As you would have guessed by now, the One True solution to this problem is to do spam and virus filtering during the SMTP dialogue from the remote host, as the mail is being received by the inbound mail exchanger for your domain. This way, if the mail turns out to be undesirable, you can issue a SMTP reject response rather than face the dilemma described above. As a result:

  • You will be able to stop the delivery of most junk mail early in the SMTP transaction, before the actual message data has been received, thus saving you both network bandwidth and CPU processing.

  • You will be able to deploy some spam filtering techniques that are not possible later, such as SMTP transaction delays and Greylisting.

  • You will be able to notify the sender in case of a delivery failure (e.g. due to an invalid recipient address) without directly generating Collateral Spam

    We will discuss how you can avoid causing collateral spam indirectly as a result of rejecting mail forwarded from trusted sources, such as mailing list servers or mail accounts on other sites [1].

  • You will be able to protect yourself against collateral spam from others (such as bogus You have a virus messages from anti-virus software).

OK, you can lower your hands now.

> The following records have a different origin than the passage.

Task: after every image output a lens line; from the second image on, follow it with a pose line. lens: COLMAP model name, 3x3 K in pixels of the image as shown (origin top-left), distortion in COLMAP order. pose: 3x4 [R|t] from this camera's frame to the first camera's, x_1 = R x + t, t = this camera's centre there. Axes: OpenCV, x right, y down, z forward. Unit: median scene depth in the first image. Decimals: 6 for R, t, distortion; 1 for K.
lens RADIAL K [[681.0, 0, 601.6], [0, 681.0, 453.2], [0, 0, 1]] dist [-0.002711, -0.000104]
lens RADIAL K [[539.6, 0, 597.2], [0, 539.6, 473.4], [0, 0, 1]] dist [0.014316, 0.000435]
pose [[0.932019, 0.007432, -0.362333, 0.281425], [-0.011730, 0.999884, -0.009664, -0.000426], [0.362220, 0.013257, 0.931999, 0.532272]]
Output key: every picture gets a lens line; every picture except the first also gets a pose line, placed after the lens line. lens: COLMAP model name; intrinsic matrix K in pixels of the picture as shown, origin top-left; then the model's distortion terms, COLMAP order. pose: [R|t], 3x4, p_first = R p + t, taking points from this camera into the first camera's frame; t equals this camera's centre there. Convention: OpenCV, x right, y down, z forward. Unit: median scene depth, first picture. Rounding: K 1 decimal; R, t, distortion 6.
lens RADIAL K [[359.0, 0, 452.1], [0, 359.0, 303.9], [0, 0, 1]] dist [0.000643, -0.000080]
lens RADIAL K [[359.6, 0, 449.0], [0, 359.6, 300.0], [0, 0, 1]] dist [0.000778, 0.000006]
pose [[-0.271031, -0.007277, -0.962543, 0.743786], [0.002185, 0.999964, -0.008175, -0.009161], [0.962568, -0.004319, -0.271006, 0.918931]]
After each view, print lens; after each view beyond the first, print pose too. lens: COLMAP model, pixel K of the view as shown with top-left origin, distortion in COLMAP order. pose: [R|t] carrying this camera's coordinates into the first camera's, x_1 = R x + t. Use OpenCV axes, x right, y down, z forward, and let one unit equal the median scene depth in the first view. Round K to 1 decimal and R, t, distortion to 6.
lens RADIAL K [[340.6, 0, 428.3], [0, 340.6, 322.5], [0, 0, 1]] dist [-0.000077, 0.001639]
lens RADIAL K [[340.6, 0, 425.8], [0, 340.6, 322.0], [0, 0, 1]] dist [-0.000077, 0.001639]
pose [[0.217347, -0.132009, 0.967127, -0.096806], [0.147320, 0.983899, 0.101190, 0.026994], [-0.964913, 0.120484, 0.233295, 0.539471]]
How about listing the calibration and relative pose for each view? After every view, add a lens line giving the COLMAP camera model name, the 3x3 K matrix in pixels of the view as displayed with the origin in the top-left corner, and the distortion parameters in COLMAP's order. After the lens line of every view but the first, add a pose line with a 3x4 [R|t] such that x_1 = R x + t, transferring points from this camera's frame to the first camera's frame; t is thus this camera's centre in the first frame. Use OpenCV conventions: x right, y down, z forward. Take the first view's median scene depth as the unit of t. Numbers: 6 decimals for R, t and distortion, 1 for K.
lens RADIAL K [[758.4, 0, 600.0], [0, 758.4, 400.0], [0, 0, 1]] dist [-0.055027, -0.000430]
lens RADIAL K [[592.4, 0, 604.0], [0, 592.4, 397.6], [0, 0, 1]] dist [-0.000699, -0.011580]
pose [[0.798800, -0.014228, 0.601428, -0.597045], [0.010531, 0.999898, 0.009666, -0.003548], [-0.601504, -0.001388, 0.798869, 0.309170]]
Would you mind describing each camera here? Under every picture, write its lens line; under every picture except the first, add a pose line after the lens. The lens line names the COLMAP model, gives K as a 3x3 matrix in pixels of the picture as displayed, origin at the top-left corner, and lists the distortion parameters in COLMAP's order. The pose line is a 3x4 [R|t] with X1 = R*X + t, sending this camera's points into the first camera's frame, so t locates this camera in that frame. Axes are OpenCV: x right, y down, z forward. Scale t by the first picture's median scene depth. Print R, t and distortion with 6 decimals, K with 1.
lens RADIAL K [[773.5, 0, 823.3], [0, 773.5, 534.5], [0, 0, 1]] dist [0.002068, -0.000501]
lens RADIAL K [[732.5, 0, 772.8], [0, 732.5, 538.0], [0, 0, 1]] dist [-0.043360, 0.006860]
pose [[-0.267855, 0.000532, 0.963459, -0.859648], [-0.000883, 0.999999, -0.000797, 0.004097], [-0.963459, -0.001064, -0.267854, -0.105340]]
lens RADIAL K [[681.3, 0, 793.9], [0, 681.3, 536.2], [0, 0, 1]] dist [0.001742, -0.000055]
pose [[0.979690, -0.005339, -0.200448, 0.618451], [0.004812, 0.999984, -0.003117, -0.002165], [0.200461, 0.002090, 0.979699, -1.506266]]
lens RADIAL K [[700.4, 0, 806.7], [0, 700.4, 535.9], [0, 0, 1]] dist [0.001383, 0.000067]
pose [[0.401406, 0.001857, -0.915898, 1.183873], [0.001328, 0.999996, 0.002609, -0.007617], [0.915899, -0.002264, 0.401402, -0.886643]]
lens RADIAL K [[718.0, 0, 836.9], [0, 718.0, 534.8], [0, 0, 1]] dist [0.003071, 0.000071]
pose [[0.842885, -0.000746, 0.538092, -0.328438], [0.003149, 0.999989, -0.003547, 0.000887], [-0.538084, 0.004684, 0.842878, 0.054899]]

If you were standing, and your feet disappeared from under you, you can now also stand up again.



[1] Untrusted third party hosts may still generate collateral spam if you reject the mail. However, unless that host is an Open Proxy or Open Relay, it presumably delivers mail only from legitimate senders, whose addresses are valid. If it is an Open Proxy or SMTP Relay - well, it is better that you reject the mail and let it freeze in their outgoing mail queue than letting it freeze in yours. Eventually, this ought to give the owners of that server a clue.